Check out the following link for additional BIOS info:
This Wikipedia article Advanced Host Controller Interface elaborates on the above. Note the section on Windows compatibility issues - mentioned in passing in the above - caution is needed when switching this setting once the OS has been installed, depending on the OS version.
I suspect that freeing up the pci bus from message signal interrupts resolves the ahci problem. The other kernel arguments address the problem with the UHCI controller in your Intel chipset; if that is disabled it may affect USB 1.x only devices, and perhaps not even those. USB 2.0 devices all use the EHCI controller. It’s quite possible that the mobo may have a second controller device that uses OHCI instead of UHCI; OHCI supports USB 1.x.
Did you check in the bios for any USB settings like “legacy”? Or possibly another USB controller that can be enabled? And of course, try connecting the mouse to a different USB port if available.
And be sure to try nolapic, then noapic before using brokenmodules=uhci-hcd.
If the problem is the uhci, then the mouse is USB 1.x not 2.0. UHCI was known to have problems; it was only in Intel and Via chipsets - most motherboards support OHCI and EHCI (your mouse would work with OHCI, too).

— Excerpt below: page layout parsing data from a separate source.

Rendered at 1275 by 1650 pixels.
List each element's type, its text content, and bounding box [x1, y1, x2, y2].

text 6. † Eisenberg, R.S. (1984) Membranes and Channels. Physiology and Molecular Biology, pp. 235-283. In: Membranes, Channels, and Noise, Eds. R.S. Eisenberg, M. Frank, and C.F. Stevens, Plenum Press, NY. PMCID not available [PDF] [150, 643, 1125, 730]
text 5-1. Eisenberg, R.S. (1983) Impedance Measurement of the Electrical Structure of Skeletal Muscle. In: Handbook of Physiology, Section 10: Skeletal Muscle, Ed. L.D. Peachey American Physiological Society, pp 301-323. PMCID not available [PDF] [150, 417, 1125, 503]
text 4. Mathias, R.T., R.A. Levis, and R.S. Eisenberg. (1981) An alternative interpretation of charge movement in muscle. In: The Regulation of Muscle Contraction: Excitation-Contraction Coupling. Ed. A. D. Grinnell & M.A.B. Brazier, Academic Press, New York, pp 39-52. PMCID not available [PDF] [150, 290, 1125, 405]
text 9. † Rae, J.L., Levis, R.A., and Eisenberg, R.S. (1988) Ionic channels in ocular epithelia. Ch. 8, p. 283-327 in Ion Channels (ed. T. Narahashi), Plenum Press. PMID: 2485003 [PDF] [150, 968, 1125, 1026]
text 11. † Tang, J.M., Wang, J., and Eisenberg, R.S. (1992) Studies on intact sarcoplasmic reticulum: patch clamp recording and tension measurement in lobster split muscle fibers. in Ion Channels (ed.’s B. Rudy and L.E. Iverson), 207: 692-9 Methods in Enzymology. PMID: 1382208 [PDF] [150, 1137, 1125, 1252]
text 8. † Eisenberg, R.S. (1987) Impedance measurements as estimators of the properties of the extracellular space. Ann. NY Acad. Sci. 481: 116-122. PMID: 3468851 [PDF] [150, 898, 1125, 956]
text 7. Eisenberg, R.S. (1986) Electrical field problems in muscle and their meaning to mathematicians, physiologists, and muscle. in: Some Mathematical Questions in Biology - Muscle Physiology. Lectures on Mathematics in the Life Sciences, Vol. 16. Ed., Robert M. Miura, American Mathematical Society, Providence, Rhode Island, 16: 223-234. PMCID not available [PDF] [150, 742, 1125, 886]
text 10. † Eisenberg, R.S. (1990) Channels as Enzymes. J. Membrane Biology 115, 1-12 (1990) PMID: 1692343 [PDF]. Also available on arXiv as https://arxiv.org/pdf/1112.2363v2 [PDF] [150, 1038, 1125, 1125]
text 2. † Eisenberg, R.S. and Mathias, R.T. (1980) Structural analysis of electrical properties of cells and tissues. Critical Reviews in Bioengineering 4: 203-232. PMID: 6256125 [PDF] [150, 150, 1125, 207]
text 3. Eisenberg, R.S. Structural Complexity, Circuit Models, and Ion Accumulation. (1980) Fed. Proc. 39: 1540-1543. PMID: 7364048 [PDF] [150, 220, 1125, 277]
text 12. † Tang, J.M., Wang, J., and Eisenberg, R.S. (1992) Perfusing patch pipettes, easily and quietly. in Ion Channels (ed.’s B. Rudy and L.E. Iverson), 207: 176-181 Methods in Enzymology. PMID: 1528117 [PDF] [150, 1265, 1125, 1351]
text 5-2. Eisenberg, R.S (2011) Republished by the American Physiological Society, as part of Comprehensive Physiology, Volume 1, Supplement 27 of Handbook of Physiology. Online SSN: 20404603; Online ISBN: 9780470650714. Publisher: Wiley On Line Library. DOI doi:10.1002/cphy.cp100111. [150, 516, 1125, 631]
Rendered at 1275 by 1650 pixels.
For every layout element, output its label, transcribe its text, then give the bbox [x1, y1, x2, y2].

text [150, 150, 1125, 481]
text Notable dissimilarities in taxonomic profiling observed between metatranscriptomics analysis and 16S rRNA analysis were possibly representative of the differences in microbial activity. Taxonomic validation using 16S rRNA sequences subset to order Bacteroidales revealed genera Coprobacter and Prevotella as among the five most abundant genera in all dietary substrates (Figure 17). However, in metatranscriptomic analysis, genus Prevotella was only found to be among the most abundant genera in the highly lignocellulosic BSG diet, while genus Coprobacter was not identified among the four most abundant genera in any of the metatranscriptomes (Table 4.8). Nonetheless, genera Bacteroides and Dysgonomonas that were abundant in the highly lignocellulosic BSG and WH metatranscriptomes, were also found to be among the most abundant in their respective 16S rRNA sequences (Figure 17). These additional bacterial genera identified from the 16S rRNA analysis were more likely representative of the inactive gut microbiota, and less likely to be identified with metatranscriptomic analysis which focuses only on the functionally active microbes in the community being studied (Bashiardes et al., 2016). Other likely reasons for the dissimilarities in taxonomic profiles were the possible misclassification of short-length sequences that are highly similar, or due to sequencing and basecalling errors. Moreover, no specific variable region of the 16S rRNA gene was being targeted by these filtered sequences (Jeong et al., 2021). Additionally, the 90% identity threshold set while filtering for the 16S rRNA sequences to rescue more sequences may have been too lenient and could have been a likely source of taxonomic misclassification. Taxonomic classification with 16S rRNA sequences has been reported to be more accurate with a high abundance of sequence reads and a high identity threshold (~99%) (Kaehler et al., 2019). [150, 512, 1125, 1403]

Look at the kernel line in menu.lst. That noapic, nolapci, and brokenmodules=uhci_hcd are all there, tells me that you used all three at the same time when you booted into the installation, rather than one at a time. So do this to verify which of these is what is enabling you to get through the boot:
When the grub boot menu comes up, hit the Escape key. A pop-up will say that you are entering text mode; accept. Now the menu is a text list. Use the cursor keys to highlight that boot line, and hit the ‘e’ key. The screen will change and you will see the three lines you see in menu.lst above. Highlight the kernel line and press ‘e’ again. Now you are in a mini-text editor. Use the cursor keys to move on the line and the delete key to remove brokenmodules=uhci-hcd. Hit enter to save that line. Then hit ‘b’ to boot that (edited) stanza. If the machine boots, you will know that noapic or nolapic solved the problem. If the machine does not boot, you know it is brokenmodules=uhci-hcd that worked. If it was noapic or nolapic that solved the problem, then repeat these steps except remove both brokenmodules=uhci-hcd and noapic (leaving only nolapic) and boot. If that works, you have a final solution, that is, nolapic. If it does not, then repeat the steps once gain but this time remove nolapic and leave noapic which will work; by process of elimination you have determined noapic is what you need.
It is also possible that the problem is not with the uhci controller itself, but rather the mouse. So if the steps above show that the machine only boots with brokenmodules=uhci-hcd, then repeat the editing step above except delete all three (brokenmodules, nolapic, noapic) and disconnect the mouse before booting. If the machine boots all the way to the login, you know that the problem is with the mouse, not the controller.
Report back what you learned and we’ll go from there.
I forgot to mention that after solving problem with freezing at boot, Ubuntu was working correctly with my mouse. I installed OpenSuse 11.1 with the same boot options like Ubuntu and mouse is not working.
This is really beginning to sound like a hardware issue. I should have raised this as a possibility at the start, given that the behaviors began with adding a new disk & ram. Running memtest against the ram is strongly advised. Be sure to set it up to run the entire battery of tests for long enough - overnight. Check that the sticks are tightly seated. If the ram is DDR, be sure that the pair slots are correctly populated, and that matching sticks are paired. Also, some motherboards don’t like combining sticks with different CAS or voltage ratings.